Instructions to follow
Find the line that contains "Votanti, Sessione 12: 276 -> 600", then repeat it and each line after it to the end of the records, exactly.

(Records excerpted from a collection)
=== Section Start ===

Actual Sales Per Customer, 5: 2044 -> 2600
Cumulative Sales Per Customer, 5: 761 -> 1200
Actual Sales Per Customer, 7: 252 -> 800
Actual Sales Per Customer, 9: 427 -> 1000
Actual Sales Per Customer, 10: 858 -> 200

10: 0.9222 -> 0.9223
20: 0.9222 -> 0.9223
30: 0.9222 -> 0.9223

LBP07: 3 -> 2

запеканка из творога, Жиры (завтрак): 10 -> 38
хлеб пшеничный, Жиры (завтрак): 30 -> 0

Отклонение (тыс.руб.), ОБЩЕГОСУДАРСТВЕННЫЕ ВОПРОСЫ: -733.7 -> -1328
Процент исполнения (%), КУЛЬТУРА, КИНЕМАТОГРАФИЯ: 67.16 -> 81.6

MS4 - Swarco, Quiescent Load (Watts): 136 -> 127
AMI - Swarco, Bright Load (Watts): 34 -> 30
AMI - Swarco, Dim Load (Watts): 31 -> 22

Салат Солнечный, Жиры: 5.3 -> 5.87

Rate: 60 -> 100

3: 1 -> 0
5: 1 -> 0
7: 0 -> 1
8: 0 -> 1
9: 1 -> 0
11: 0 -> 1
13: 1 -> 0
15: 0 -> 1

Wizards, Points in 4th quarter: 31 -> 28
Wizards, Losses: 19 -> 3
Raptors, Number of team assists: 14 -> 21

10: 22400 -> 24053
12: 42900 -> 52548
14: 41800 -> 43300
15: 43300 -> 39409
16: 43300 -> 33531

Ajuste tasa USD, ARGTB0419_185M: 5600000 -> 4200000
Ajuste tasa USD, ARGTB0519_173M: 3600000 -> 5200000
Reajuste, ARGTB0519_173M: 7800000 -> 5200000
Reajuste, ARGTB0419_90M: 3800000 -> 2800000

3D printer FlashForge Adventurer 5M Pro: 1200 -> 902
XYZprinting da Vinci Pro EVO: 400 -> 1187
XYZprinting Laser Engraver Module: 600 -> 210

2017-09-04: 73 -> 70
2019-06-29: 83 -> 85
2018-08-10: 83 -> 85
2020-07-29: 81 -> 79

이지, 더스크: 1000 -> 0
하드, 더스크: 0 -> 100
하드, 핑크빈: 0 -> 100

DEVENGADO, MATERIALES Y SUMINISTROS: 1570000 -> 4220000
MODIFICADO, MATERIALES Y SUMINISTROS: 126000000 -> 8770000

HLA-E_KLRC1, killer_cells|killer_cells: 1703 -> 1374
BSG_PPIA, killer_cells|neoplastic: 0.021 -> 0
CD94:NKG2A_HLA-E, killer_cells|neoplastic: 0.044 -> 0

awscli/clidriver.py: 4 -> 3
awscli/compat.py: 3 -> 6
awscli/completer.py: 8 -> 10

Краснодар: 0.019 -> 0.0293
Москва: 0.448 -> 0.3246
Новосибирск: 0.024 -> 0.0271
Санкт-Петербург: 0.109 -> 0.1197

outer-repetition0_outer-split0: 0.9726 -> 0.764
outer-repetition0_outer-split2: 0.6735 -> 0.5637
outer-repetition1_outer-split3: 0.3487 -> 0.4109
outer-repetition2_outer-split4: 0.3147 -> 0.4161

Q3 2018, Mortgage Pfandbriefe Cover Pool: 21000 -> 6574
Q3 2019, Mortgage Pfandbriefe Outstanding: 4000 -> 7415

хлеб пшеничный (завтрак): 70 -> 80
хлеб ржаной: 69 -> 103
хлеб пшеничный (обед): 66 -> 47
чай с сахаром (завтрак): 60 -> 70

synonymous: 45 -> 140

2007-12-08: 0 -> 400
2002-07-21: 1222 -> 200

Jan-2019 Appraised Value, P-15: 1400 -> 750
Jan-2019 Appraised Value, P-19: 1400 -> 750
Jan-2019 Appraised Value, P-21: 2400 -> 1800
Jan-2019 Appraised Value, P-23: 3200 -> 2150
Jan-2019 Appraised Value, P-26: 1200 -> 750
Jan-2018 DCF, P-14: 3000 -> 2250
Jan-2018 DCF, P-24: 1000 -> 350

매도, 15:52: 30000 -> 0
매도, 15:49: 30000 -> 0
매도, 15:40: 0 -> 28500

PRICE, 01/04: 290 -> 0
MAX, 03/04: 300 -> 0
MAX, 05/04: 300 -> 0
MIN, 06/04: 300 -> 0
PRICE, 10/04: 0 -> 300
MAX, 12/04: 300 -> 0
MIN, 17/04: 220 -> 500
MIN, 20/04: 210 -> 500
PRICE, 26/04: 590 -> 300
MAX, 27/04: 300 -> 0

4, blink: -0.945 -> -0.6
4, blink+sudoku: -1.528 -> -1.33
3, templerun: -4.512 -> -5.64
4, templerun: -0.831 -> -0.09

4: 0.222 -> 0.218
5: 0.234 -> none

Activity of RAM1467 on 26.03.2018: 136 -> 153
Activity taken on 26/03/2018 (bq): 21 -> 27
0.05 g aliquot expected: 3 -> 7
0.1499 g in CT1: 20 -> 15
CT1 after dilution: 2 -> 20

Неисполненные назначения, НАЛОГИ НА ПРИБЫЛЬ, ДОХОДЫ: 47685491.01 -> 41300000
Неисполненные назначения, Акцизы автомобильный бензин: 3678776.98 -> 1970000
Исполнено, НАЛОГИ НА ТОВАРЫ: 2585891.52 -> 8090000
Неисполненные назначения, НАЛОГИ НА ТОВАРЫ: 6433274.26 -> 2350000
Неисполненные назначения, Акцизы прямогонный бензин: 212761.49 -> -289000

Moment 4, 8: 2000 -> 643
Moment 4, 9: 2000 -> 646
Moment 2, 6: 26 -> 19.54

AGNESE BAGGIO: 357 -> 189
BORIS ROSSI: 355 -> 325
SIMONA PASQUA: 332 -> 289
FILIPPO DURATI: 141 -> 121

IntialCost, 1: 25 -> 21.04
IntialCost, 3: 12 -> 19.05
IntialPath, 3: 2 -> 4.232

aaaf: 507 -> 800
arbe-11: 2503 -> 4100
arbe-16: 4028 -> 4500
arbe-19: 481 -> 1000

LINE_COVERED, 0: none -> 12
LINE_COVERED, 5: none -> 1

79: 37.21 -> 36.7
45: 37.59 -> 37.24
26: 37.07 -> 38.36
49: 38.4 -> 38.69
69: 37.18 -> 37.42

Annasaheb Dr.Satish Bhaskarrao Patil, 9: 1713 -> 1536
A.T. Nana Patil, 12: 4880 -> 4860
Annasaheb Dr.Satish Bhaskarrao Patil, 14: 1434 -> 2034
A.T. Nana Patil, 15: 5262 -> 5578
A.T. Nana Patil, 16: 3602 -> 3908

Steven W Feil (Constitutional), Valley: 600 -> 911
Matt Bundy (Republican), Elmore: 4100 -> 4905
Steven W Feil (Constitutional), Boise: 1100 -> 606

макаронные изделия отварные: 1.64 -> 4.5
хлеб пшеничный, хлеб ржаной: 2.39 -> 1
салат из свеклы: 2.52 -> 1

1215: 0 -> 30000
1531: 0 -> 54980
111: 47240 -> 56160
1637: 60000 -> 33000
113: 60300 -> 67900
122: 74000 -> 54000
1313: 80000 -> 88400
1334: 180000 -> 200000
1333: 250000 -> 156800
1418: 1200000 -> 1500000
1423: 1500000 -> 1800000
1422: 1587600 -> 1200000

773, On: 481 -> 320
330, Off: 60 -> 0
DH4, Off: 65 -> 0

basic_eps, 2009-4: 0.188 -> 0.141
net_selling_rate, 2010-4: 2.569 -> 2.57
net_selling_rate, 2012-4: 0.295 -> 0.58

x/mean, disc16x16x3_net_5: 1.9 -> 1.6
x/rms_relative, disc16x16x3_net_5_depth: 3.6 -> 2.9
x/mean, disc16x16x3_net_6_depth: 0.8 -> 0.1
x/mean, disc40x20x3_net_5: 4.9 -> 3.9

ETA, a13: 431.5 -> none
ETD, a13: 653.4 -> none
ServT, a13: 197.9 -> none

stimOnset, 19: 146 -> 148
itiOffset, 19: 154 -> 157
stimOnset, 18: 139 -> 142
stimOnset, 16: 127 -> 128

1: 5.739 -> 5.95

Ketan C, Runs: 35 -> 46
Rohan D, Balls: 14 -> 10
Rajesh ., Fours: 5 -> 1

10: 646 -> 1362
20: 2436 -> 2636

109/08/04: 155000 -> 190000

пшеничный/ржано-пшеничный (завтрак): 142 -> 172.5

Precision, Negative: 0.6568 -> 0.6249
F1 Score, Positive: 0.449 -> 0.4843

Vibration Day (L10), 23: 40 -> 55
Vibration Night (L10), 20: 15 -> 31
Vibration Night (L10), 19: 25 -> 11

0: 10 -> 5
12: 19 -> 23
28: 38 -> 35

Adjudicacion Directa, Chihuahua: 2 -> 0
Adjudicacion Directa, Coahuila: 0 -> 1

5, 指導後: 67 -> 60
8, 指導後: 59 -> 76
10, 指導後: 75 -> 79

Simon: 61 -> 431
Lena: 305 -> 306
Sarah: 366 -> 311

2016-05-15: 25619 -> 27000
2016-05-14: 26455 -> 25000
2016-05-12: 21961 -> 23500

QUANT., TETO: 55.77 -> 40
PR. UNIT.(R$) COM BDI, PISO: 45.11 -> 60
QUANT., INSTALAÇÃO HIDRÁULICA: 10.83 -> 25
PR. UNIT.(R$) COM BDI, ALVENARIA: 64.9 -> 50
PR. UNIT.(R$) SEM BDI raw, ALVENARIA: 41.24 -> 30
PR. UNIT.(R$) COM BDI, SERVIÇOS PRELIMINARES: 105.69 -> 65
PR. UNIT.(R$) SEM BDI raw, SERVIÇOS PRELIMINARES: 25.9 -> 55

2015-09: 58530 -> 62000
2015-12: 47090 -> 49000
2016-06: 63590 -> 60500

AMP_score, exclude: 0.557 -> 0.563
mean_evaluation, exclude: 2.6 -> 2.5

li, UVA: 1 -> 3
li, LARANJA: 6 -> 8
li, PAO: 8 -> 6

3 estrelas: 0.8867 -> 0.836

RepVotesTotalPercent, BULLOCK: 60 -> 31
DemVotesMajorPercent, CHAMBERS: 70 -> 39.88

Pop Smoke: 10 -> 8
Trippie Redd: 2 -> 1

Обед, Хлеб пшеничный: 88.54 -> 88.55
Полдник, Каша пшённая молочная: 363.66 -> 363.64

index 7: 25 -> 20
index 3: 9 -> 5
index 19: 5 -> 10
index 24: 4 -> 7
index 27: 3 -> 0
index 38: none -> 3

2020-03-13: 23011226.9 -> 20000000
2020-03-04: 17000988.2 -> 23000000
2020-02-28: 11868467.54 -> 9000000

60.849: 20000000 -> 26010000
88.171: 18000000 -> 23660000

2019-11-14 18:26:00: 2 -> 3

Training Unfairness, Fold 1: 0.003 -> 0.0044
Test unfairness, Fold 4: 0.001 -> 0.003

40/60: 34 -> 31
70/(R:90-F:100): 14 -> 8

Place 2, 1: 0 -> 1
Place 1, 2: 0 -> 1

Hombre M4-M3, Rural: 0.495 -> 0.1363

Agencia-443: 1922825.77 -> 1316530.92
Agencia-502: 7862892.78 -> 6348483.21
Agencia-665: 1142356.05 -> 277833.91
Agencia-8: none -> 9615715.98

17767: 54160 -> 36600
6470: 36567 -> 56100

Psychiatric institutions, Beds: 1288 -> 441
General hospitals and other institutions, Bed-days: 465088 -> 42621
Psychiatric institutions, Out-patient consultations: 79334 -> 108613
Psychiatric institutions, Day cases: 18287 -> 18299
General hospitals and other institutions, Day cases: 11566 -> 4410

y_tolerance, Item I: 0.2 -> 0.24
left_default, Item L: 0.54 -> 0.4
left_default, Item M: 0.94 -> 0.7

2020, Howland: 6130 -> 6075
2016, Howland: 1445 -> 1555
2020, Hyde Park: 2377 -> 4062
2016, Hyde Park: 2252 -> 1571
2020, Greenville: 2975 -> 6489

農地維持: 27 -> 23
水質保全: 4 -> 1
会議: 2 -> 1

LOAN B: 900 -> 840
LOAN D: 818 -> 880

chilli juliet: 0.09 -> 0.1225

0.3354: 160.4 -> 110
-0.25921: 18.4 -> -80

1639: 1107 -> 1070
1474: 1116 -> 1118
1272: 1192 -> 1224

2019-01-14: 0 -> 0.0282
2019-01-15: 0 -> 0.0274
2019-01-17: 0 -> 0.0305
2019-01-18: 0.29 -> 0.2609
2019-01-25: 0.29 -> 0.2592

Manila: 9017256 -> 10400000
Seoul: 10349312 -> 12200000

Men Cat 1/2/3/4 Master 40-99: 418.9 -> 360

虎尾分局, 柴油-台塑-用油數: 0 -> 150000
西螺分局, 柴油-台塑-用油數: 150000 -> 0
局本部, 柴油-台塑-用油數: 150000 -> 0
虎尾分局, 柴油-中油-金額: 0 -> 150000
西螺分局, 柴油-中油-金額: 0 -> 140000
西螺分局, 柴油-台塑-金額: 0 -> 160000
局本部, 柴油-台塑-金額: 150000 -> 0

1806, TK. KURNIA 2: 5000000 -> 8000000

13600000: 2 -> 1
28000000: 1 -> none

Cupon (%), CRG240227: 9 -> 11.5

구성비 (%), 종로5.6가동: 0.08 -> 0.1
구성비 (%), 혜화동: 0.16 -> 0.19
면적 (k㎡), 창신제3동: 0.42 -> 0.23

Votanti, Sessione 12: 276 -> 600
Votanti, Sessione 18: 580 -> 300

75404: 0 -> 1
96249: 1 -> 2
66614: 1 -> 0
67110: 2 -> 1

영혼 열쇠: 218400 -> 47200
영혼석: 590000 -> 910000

=== Section End ===

Task answer
Votanti, Sessione 12: 276 -> 600
Votanti, Sessione 18: 580 -> 300

75404: 0 -> 1
96249: 1 -> 2
66614: 1 -> 0
67110: 2 -> 1

영혼 열쇠: 218400 -> 47200
영혼석: 590000 -> 910000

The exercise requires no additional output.